By the fall of 2019, outbreaks of AFM were reported in 41 states, and the total number of confirmed cases had reached 590. By then, the Center for Disease Control and Prevention (CDC) had ruled out polioviruses as the cause of the epidemic. As you would imagine, researchers at the CDC and elsewhere are focused on finding the etiology of AFM. Until this is accomplished, solid recommendations aren’t possible about prevention, and most importantly, the development of a vaccine with the potential of wiping the disease out, (as has almost happened with polio) isn’t feasible.
Polioviruses are members of the genus Enterovirus (entero means intestinal, reflecting their mode of transmission through the intestine). Specimens from many body sites of AFM patients have been tested for these and other pathogens. Notably, stool samples have routinely been negative for polioviruses.
There are more than 100 types of this genus of RNA virus, many of which cause disease in humans. Two enteroviruses: EV-68 and EV-71, were highest on the list of suspects as a cause of AFM because, just like polioviruses, they can attack the nervous system. But EV-68 and EV-71 have been detected by the CDC in the spinal fluid of only four of 590 confirmed cases since 2014. While this suggests they may be the cause of these patients’ AFM, for all other patients no pathogen (germ) was detected in their spinal fluid.
Whatever the cause of AFM turns out to be, it shares with polioviruses a predilection for grey matter in the spinal cord that is responsible for weak muscles (flaccid means limp) and loss of reflexes. A spinal magnetic resonance image (MRI) confirms the diagnosis.
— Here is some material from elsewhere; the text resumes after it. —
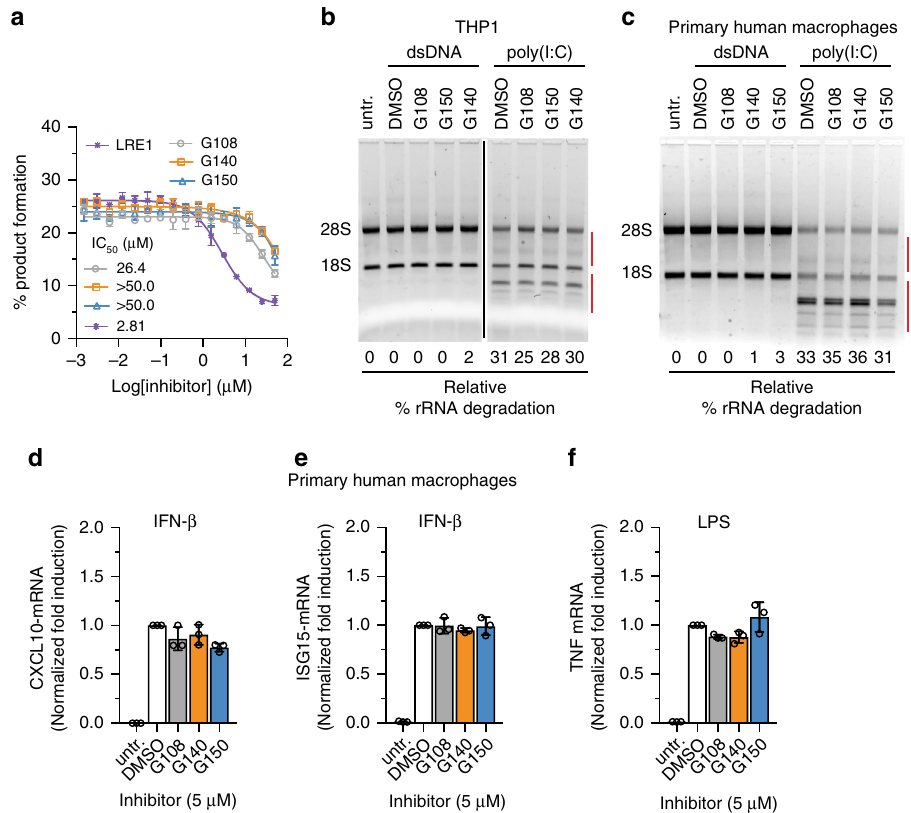
Fig. 8 G chemotype inhibitors show no off-target effect against other nucleotidyl transferase enzymes. a Biochemical off-target assessment of cGAS inhibitors using soluble adenylyl cyclase enzyme. b , c Cellular off-target effect assessment of cGAS inhibitors against OAS proteins using 2 µ g ml − 1 poly (I:C) as a ligand to stimulate OAS-RNaseL pathway in THP1 cells ( b ) and primary human macrophages ( c ). Red bars encompass the degraded rRNAs that were used for the quanti fi cation of relative percentage (%) rRNA degradation. d – f Off-target analysis of 5 µ M G108, G140 , and G150 against cGAS inhibition in primary human macrophage cells differentiated from human blood-derived monocytes using different ligands: 1000 U ml − 1 recombinant human interferon- β (IFN- β ) (JAK/STAT), or 2 µ g ml − 1 LPS (TLR4) ( n = 3; mean ± S.D. Data shown are representation of two independent experiments ( a , b , d – f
When cerebrospinal fluid is examined, white blood cells are often detected (myelitis means inflammation of the spinal cord).
Like many viral infections, AFM is seasonal; spikes of the disease occur between August and October. But one feature of the seasonality of AFM that is most unusual is that outbreaks mount every other year—2014 (120 cases), 2016 (140 cases), and 2018 (236 cases). So far in this odd-numbered year, only 22 cases have been confirmed. (But epidemiologists are holding their breath for 2020.)
Until the cause of AFM is discovered, what does every parent need to know? First, the disease is very rare (less than 2 per million children are affected in the U.S.), and with physical therapy, most kids recover muscle function over time. But, recognize the warning signs: sudden weakness in a muscle group, including facial drooping, difficulty moving the eyes, and challenges with swallowing or speaking. If your child develops a sudden weakness of any body part, contact your child’s doctor. Although evidence for the direct spread of the causative agent is lacking, frequent and careful handwashing is recommended.
It’s good to remember that it took three years of a concerted scientific effort to establish that a heretofore unknown virus (HIV) was the cause of the AIDS epidemic. We can only hope that such a scientific breakthrough is on the horizon for AFM.